Write out every line of text from the entries word for word, and leave the pictures out of your answer.
#### Data records ####
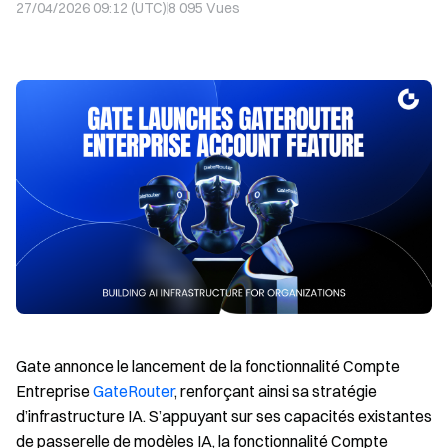
27/04/2026 09:12 (UTC)
8 095
Vues
Gate annonce le lancement de la fonctionnalité Compte
Entreprise
GateRouter
, renforçant ainsi sa stratégie
d’infrastructure IA. S’appuyant sur ses capacités existantes
de passerelle de modèles IA, la fonctionnalité Compte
####
_Solution to the problem_
27/04/2026 09:12 (UTC)
8 095
Vues
Gate annonce le lancement de la fonctionnalité Compte
Entreprise
GateRouter
, renforçant ainsi sa stratégie
d’infrastructure IA. S’appuyant sur ses capacités existantes
de passerelle de modèles IA, la fonctionnalité Compte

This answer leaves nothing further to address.